**任务说明**
请原样照录下文关于KNN算法介绍中的一段文字：自含有“其中上标a, b代码第a, b个数据。下标1, 2代码数据的第1, 2个特征”的词句起，至“votes = Counter(topK_y)”止。

2019-10-19

KNN - K近邻算法 - K-Nearest Neighbors

本质：如果两个样本足够相似，它们有更高的概率属于同一个类别

代码实现KNN算法

假设原始训练数据如下：

raw_data_X = [[3.39, 2.33],
              [3.11, 1.78],
              [1.34, 3.36],
              [3.58, 4.67],
              [2.28, 2.86],
              [7.42, 4.69],
              [5.74, 3.53],
              [9.17, 2.51],
              [7.79, 3.42],
              [7.93, 0.79]
             ]
raw_data_y = [0, 0, 0, 0, 0, 1, 1, 1, 1, 1]

待求数据如下：

x = np.array([8.09, 3.36])

数据准备

import numpy as np
import matplotlib.pyplot as plt

X_train = np.array(raw_data_X)
y_train = np.array(raw_data_y)

plt.scatter(X_train[y_train==0, 0], X_train[y_train==0, 1], color = 'g')
plt.scatter(X_train[y_train==1, 0], X_train[y_train==1, 1], color = 'r')
plt.scatter(x[0], x[1], color = 'b')
plt.show()

效果：

KNN过程

欧拉距离

假设有a, b两个点，平面中两个点之间的欧拉距离为:

$$\sqrt {(x^{(a)}-x^{(b)})^2+(y^{(a)}-y^{(b)})^2}$$

立体中两个点的欧拉距离为:

$$\sqrt {(x^{(a)}-x^{(b)})^2+(y^{(a)}-y^{(b)})^2+(z^{(a)}-z^{(b)})^2}$$

任意维度中两个点的欧拉距离为:

$$\sqrt {(X^{(a)}_1-X^{(b)}_1)^2+ (X^{(a)}_2-X^{(b)}_2)^2+...+(X^{(a)}_n-X^{(b)}_n)^2}$$

或

$$\sqrt {\sum^n_{i=1} (X^{(a)}_i-X^{(b)}_i)^2}$$

其中上标a, b代码第a, b个数据。下标1, 2代码数据的第1, 2个特征

代码如下：

distances = [np.sum((x_train - x) ** 2) for x_train in X_train]
nearest = np.argsort(distances)
topK_y = [y_train[i] for i in nearest[:k]]
from collections import Counter
votes = Counter(topK_y)
predict_y = votes.most_common(1)[0][0]

运行结果：predict_y = 1

所收集的数据条目
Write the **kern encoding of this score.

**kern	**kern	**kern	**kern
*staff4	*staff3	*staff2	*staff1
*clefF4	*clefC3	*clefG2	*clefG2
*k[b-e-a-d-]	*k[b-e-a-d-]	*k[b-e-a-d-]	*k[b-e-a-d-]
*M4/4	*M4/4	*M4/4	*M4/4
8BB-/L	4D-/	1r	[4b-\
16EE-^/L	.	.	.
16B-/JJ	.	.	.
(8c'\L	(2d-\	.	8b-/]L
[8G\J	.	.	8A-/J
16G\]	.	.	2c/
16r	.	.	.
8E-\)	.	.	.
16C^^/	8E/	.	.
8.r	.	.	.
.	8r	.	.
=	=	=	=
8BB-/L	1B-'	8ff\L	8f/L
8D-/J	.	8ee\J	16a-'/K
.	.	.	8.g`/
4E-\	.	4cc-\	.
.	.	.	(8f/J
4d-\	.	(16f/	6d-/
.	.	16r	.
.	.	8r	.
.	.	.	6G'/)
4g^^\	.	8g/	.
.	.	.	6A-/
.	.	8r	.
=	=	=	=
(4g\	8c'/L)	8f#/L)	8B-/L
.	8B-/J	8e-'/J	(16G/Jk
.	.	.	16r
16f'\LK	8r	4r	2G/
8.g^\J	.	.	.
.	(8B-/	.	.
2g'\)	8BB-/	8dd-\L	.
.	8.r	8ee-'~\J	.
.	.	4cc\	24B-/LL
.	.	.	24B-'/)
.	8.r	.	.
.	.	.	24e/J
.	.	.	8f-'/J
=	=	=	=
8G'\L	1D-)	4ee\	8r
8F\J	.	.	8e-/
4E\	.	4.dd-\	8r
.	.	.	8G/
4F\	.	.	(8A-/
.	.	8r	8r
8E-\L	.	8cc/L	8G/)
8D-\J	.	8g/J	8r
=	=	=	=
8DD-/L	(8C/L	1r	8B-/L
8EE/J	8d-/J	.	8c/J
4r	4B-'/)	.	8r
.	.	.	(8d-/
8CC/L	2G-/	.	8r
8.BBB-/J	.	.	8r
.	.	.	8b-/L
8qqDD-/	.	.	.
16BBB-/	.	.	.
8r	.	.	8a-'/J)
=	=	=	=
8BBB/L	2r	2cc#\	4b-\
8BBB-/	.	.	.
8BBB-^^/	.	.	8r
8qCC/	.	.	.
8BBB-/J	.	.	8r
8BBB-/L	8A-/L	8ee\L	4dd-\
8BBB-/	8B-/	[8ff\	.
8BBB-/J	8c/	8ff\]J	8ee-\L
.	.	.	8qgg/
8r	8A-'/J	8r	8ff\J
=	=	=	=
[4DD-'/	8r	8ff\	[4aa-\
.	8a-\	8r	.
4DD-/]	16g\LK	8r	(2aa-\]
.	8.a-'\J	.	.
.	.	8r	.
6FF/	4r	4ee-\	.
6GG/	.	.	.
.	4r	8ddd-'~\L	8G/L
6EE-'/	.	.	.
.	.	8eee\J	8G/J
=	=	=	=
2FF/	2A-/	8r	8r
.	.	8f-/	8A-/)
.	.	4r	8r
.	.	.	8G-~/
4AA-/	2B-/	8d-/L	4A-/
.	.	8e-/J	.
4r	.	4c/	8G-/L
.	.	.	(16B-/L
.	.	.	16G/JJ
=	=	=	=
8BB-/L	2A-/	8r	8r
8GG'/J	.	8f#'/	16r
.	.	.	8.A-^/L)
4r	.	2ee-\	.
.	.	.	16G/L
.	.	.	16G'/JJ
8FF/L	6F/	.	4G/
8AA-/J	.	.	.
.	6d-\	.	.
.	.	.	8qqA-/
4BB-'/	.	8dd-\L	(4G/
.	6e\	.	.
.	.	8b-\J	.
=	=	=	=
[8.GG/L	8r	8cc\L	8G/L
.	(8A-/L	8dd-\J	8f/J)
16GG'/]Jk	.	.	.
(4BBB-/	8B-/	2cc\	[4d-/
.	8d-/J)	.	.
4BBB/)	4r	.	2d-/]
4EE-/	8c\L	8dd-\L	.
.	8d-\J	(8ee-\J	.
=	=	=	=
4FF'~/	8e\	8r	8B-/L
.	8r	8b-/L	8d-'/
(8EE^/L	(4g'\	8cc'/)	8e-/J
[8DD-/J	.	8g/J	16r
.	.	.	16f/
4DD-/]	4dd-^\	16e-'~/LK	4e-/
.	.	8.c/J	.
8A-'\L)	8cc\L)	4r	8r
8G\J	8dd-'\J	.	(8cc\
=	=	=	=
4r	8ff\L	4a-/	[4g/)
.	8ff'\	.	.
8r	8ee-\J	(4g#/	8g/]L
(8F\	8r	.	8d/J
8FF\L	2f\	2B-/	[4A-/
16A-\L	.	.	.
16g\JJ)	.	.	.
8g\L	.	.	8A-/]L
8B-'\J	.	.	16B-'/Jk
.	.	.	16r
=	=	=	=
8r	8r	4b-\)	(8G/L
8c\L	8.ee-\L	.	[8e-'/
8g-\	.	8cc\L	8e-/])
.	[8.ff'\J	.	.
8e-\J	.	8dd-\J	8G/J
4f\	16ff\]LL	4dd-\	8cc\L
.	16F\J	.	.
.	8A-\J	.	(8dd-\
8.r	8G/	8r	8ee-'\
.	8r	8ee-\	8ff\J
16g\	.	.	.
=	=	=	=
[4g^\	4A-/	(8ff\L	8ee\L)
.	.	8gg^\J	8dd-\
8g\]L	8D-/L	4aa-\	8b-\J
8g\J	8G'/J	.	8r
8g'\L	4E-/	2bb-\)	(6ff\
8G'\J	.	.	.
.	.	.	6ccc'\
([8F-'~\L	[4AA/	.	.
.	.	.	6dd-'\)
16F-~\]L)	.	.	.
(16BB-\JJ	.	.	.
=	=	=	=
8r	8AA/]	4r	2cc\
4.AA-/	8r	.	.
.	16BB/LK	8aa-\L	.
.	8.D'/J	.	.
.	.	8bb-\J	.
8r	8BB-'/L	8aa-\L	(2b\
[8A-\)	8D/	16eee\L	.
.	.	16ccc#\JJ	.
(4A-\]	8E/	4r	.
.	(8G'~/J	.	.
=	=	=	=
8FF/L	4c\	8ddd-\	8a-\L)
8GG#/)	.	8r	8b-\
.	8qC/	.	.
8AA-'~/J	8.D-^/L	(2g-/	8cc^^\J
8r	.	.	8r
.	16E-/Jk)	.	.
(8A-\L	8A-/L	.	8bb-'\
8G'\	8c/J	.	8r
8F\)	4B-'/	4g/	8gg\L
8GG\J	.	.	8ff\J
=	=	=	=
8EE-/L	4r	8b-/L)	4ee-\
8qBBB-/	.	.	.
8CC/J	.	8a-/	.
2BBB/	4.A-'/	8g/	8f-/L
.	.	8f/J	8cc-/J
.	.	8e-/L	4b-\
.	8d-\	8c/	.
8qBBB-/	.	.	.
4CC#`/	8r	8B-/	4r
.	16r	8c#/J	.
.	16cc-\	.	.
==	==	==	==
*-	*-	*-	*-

**任务结果**
其中上标a, b代码第a, b个数据。下标1, 2代码数据的第1, 2个特征

代码如下：

distances = [np.sum((x_train - x) ** 2) for x_train in X_train]
nearest = np.argsort(distances)
topK_y = [y_train[i] for i in nearest[:k]]
from collections import Counter
votes = Counter(topK_y)